Aim: Patients with COPD have attenuated pulmonary diffusing capacity at rest and during exercise due to a progressive, seemingly irreversible loss of lung tissue. This study aimed to investigate if a 12-week HIIT program can increase lung tissue mass (LTM) and improve pulmonary diffusing capacity during exercise in COPD patients compared to matched healthy controls.
Methods: Twelve COPD patients and twelve healthy matched controls, participated. At baseline and follow-up, all underwent a SPECT-CT scan with intravenous 99mTc-labelled macro-aggregated albumin to assess LTM and pulmonary perfusion distribution, both at rest and during exercise. Pulmonary diffusing capacity for nitric oxide (DL,NO) was measured during seated rest and exercise using the single breath method. Participants followed a 12-week supervised HIIT intervention with three weekly 40-minute 4x4 HIIT sessions on a bicycle ergometer.

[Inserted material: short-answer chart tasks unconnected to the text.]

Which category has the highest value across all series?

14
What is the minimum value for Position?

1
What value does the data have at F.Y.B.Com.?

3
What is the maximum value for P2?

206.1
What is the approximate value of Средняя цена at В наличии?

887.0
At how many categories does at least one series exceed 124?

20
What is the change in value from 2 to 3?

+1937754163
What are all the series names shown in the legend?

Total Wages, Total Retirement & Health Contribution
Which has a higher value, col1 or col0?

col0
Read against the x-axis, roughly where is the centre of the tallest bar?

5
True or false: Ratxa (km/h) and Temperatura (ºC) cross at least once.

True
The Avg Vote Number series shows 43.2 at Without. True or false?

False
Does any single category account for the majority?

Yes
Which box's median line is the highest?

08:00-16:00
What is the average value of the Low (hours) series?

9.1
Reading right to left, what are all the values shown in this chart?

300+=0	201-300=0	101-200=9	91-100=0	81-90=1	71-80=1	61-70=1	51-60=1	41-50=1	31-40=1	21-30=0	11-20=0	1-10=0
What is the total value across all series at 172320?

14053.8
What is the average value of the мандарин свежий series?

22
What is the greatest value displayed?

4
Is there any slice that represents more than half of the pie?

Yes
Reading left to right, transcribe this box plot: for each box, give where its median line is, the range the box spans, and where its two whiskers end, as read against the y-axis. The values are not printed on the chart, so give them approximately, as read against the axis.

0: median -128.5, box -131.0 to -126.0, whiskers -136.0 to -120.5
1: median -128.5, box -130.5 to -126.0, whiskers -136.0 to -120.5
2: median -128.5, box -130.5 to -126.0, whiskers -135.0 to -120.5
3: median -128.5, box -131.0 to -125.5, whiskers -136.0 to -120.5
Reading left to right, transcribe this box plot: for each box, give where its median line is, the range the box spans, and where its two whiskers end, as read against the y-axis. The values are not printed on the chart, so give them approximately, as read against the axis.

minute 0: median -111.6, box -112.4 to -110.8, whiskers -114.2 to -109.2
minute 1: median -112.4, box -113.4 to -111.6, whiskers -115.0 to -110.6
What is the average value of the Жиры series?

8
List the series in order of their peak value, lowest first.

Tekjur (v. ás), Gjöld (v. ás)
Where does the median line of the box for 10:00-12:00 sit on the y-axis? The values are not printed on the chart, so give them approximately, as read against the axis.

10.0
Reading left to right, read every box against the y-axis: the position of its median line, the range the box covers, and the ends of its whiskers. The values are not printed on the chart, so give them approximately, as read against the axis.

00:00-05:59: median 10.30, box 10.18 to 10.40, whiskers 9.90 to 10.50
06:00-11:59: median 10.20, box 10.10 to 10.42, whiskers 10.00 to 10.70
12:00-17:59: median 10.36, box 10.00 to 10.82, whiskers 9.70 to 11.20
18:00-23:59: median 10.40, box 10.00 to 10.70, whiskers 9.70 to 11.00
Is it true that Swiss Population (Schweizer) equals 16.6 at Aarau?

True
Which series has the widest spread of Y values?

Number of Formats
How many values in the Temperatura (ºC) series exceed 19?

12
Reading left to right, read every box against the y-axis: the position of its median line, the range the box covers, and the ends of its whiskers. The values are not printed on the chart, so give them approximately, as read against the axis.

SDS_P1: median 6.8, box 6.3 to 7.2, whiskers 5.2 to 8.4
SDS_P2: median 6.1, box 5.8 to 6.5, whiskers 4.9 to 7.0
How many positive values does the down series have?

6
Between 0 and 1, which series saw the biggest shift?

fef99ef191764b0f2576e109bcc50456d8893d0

Results: Both groups had a significant increase in maximum oxygen consumption. LTM was lower in COPD than controls and unaffected by HIIT. DL,NO was higher in the control group, increased more during exercise than in COPD, but was not affected by HIIT in either group (Figure 1A). However, relative apical perfusion increased in the COPD group post-HIIT, not observed in controls (Figure 1B).
Conclusion: The 12-week HIIT improved fitness in both COPD and control group but did not affect LTM or DL,NO at rest or during exercise, though apical perfusion was enhanced during exercise in the COPD group at follow-up.